» Task goal:
Write out each line of the listing as it stands, without the images.
*** Information provided Section Begins ***
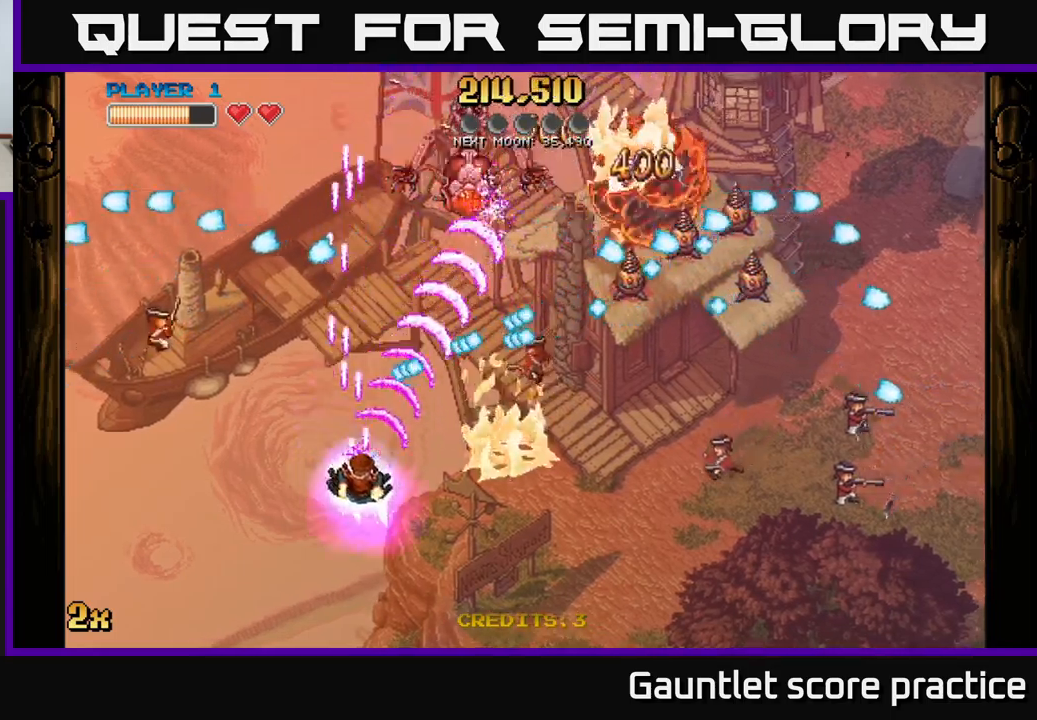
{"buttons": ["A"], "left_stick": "down-right", "right_stick": "center", "events": [[50, "left_stick", "right"], [167, "left_stick", "up-right"], [300, "left_stick", "right"], [484, "left_stick", "down-right"]]}
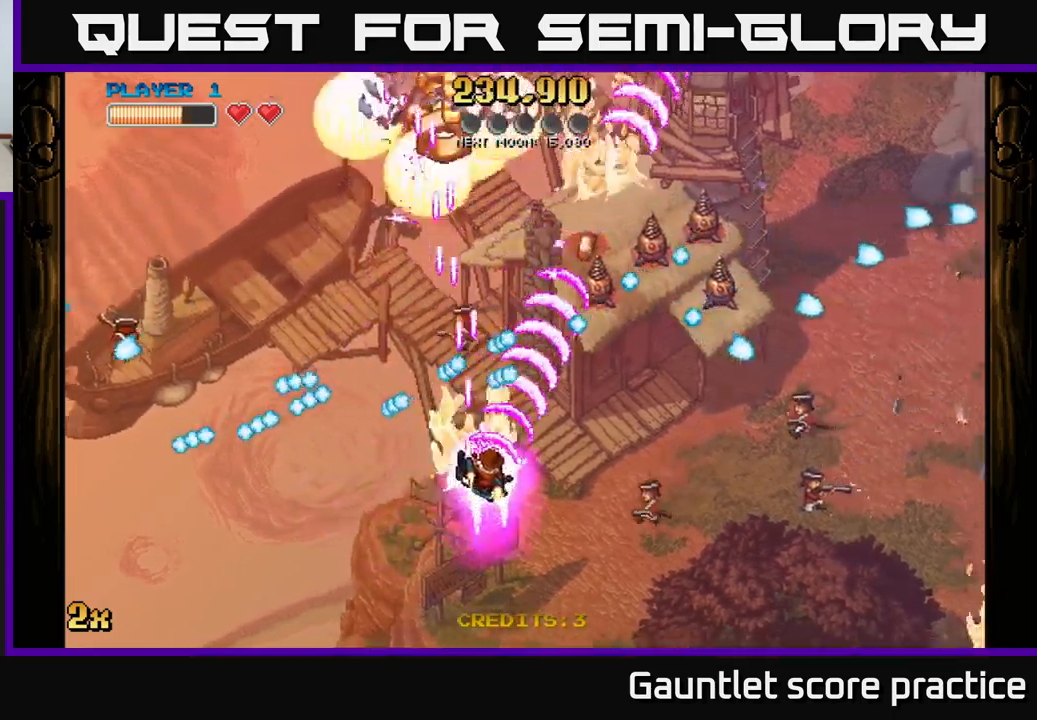
{"buttons": ["A"], "left_stick": "down-right", "right_stick": "center", "events": [[284, "left_stick", "down-left"], [434, "left_stick", "down-right"]]}
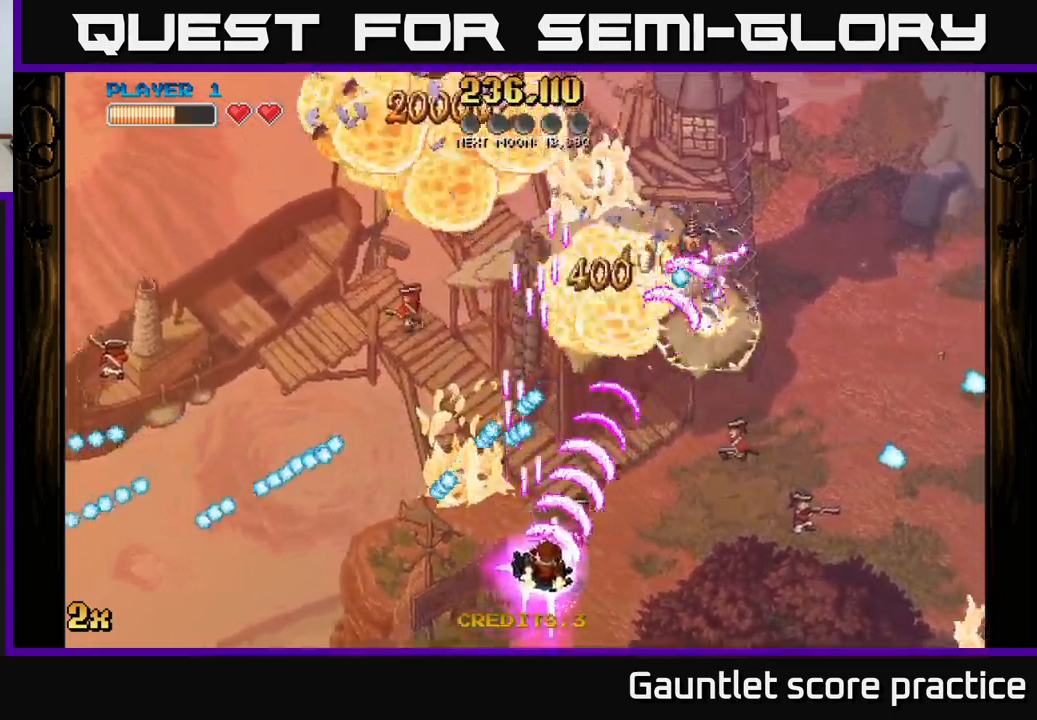
{"buttons": ["A"], "left_stick": "up-left", "right_stick": "center", "events": [[84, "left_stick", "up-right"], [200, "left_stick", "up-left"]]}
*** Information provided Section Ends ***
» Result of the task:
{"buttons": ["A"], "left_stick": "down-right", "right_stick": "center", "events": [[50, "left_stick", "right"], [167, "left_stick", "up-right"], [300, "left_stick", "right"], [484, "left_stick", "down-right"]]}
{"buttons": ["A"], "left_stick": "down-right", "right_stick": "center", "events": [[284, "left_stick", "down-left"], [434, "left_stick", "down-right"]]}
{"buttons": ["A"], "left_stick": "up-left", "right_stick": "center", "events": [[84, "left_stick", "up-right"], [200, "left_stick", "up-left"]]}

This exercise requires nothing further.